CB:>This seems a self-contradictory claim. no, it says that the guys who got the gold got the potential to win, but were most often unable to realize that potential, because the purchasing power of gold fell. me: > At the time of the 1849 gold rush in California, it usually
wasn't the miners who won (unless they found _a lot_ of gold). Rather, it was the merchants who controlled scarce goods who won, as prices rose skyward.
CB> So,in the origin of capitalism was it the merchants or the agricultural
capitalists leading ?
I didn't say that the merchants were "leading." Merchant capital makes its profit (according to Karlos) simply by buying low in one place and selling high in another. (This is _pure_ merchant capital, not a mixed variety.) The trouble with inflation from a merchant's perspective is that it raises both the buying price and the selling price, so that profits stay constant relative to costs. CB: > Isn't Brenner's thesis specifically opposed to the
merchantile origin thesis ?
yes, as were Smith's and Marx's. me: > Similarly, the direct beneficiaries of the gold (Spain) often didn't
gain much at all. Rather, it was the English, Dutch, and French merchants who won.
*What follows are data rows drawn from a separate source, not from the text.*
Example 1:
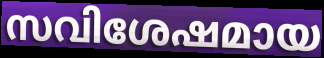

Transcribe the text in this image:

സവിശേഷമായ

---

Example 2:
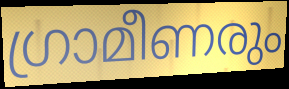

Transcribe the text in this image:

ഗ്രാമീണരും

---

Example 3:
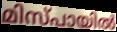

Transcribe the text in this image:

മിസ്പായിൽ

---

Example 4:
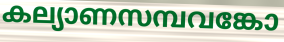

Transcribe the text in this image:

കല്യാണസമ്പവങ്കോ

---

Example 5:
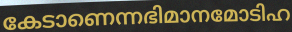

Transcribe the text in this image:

കേടാണെന്നഭിമാനമോടിഹ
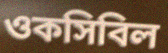
ওকসিবিল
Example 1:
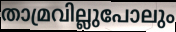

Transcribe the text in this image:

താമ്രവില്ലുപോലും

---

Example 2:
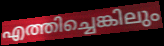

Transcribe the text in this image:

എത്തിച്ചെങ്കിലും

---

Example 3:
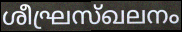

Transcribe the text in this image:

ശീഘ്രസ്ഖലനം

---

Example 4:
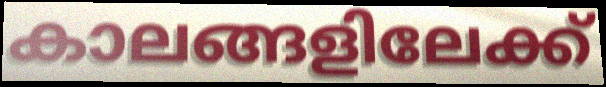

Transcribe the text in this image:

കാലങ്ങളിലേക്ക്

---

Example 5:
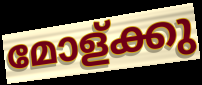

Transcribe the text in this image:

മോള്ക്കു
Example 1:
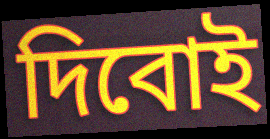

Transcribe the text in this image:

দিবোই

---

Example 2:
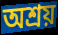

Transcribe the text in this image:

CB; Merchants or aggie-capitalists ?
those who had scarce goods. me: > And they had to buy products from the manufacturers
(which truly meant "hand work" at the time). Even they had to pay rising prices to suppliers of raw materials, who had to pay more for food. Gains from inflation tend to be transitory.
CB: Who were the suppliers of raw materials ?
in Europe, mine-owners and farmers. -- Jim Devine / "Segui il tuo corso, e lascia dir le genti." (Go your own way and let people talk.) -- Karl, paraphrasing Dante.